Xylit kommt natürlich in einigen Obst- und Gemüsesorten vor und hat einen ähnlichen Geschmack, eine ähnliche Textur und ein ähnliches Volumen wie Zucker. Ein Nachteil bei der Verwendung von Xylitol ist, dass es bei manchen Menschen Durchfall verursachen kann, vor allem wenn es in großen Mengen verwendet wird.

Dies ist ein Grund, warum manche Menschen Erythritol bevorzugen. Auf der anderen Seite, Vorteile im Zusammenhang mit Xylitol bestehen aus Verbesserungen in der Blutzuckerkontrolle, Zahngesundheit und sogar Immunität gegen bestimmte Infektionen.

Erwerb/Verwendung

Wo können Sie Erythritol kaufen? Sie können es in Naturkostläden, großen Supermärkten oder online kaufen.

Wenn Sie ein Produkt kaufen, das Erythritol enthält, wie können Sie feststellen, ob es gentechnikfrei ist? Das Produkt muss ein USDA Organic oder ein Non-GMO Project-zertifiziertes Abzeichen auf der Produktverpackung haben.

Erythrit-Ersatzstoffe/Alternativen:

Denken Sie daran, dass viele Erythrit-Alternativen leicht erhältlich sind, wenn Sie keine finden können oder wenn Sie ein anderes Produkt wählen, weil Sie unerwünschte Wirkungen von Erythrit feststellen.

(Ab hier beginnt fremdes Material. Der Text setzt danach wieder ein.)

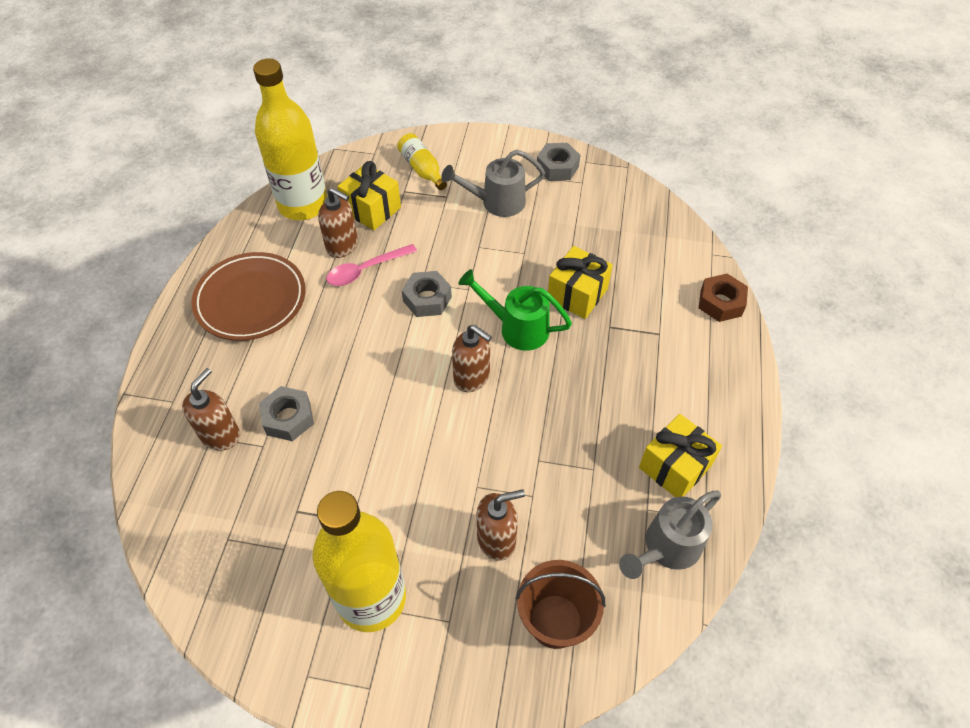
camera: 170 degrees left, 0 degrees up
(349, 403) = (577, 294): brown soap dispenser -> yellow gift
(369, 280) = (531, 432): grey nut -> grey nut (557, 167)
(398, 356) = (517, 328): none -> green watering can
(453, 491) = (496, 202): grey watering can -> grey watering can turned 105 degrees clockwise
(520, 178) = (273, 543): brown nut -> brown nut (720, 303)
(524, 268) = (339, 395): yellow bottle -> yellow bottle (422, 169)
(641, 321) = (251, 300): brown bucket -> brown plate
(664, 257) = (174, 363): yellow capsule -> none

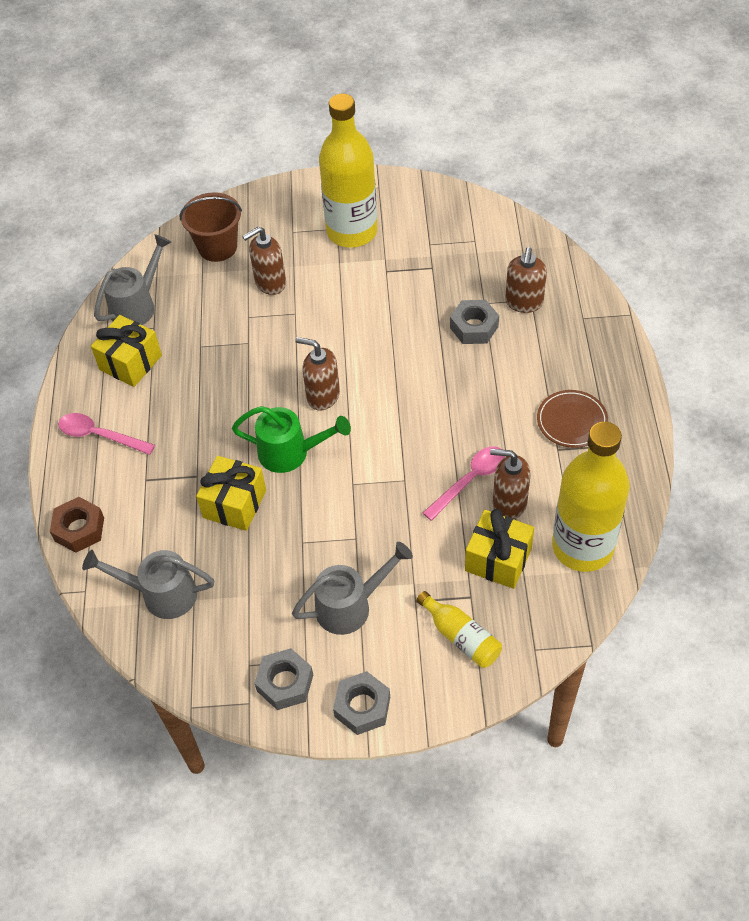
camera: 170 degrees right, 0 degrees up
(251, 300) = (572, 421): brown plate -> brown plate, size x0.60
(427, 299) = (392, 463): grey nut -> grey nut (362, 707)
(647, 239) = (161, 594): none -> grey watering can
(706, 387) = (100, 435): none -> pink spoon

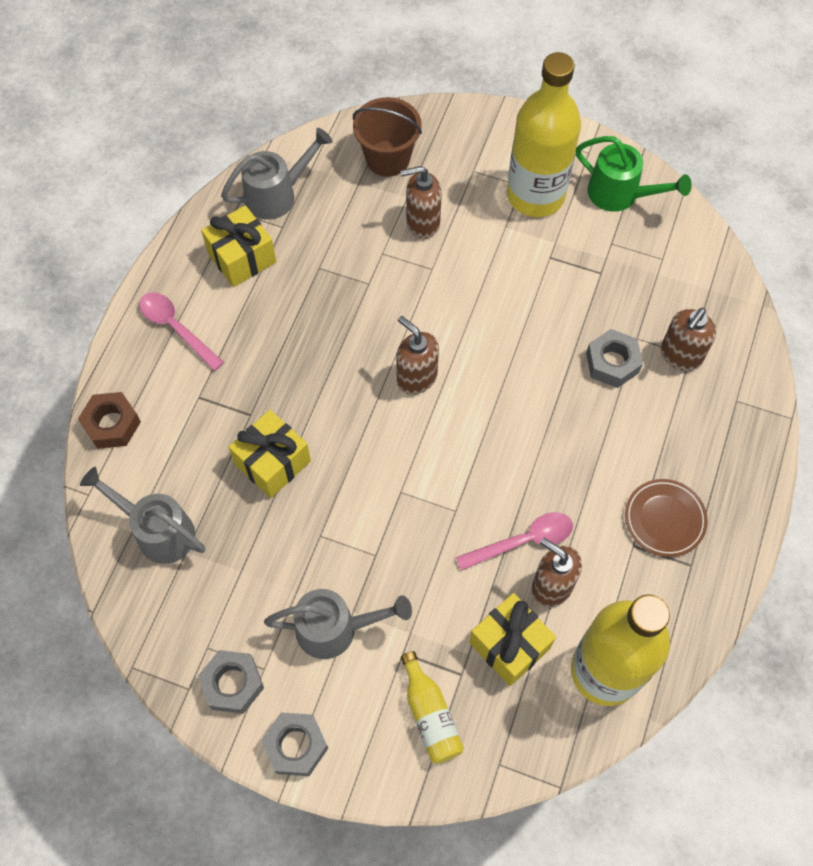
camera: 20 degrees right, 10 degrees up
(291, 453) = (354, 429): green watering can -> green watering can (620, 195)

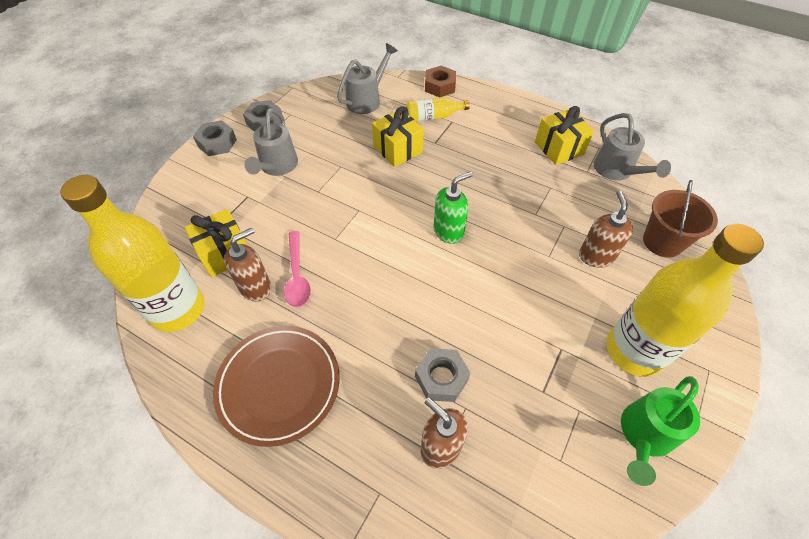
camera: 100 degrees right, 10 degrees down
(176, 328) = (503, 115): pink spoon -> none
(416, 377) = (448, 231): brown soap dispenser -> green soap dispenser
(430, 715) = (202, 204): yellow bottle -> yellow bottle (433, 117)
(664, 519) = (279, 385): brown plate -> brown plate, size x1.66

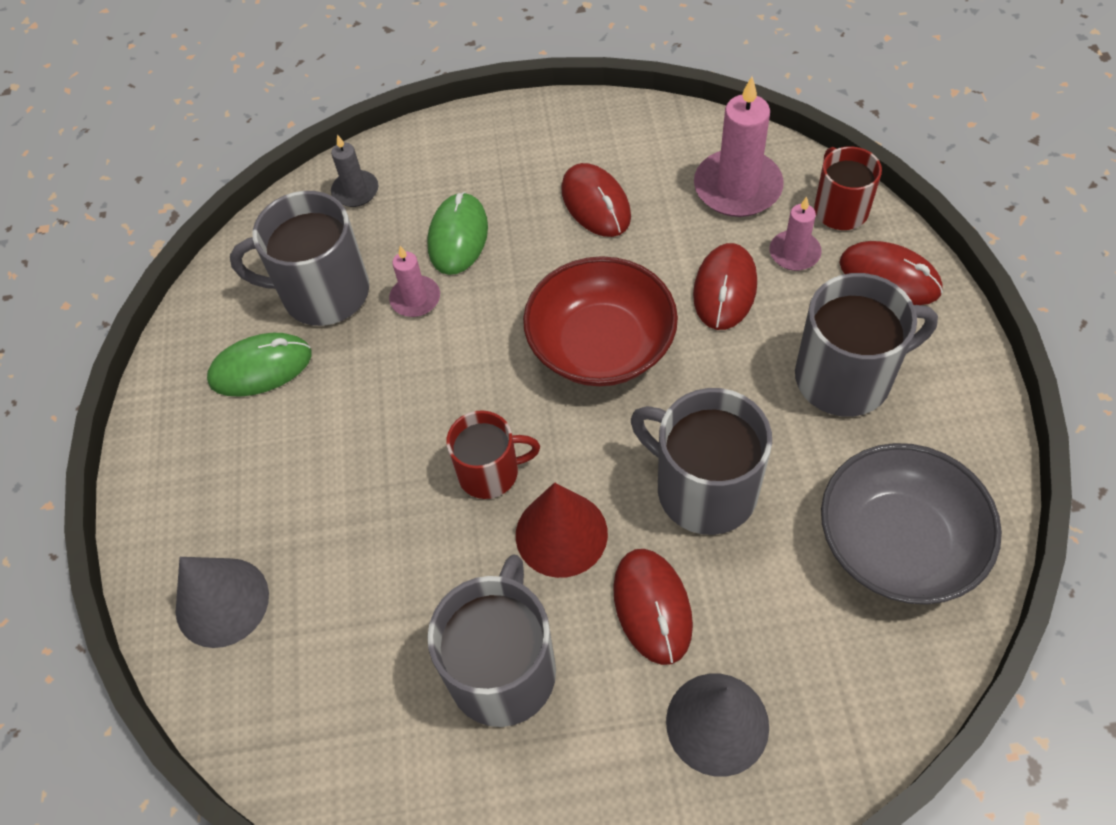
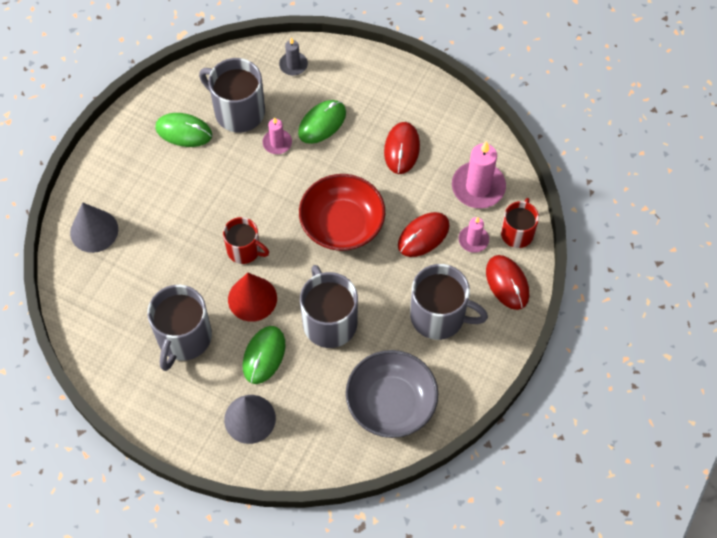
camera: 30 degrees right, 5 degrees up
(503, 669) = (183, 338): grey mug -> grey mug turned 150 degrees clockwise
(652, 607) = (264, 355): red mouse -> green mouse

Dazu gehören Stevia, Mönchsfrucht, Honig, Melasse und Ahornsirup, wenn es Ihnen nichts ausmacht, echten Zucker und Kalorien zu sich zu nehmen.

Rohhonig – Dies ist ein reines, ungefiltertes und nicht pasteurisiertes Süßungsmittel, das von Bienen aus dem Nektar von Blumen hergestellt wird. Anders als verarbeiteter Honig wird roher Honig nicht seines außergewöhnlichen Nährwerts und seiner gesundheitlichen Wirkung beraubt. Es ist sogar wissenschaftlich erwiesen, dass er bei allergischen Reaktionen, Diabetes, Schlafproblemen, Husten und Wundheilung hilft. Versuchen Sie, Ihren Rohhonig von einem regionalen Imker zu beziehen. Das macht es viel wahrscheinlicher, dass er bei saisonalen Allergien hilft.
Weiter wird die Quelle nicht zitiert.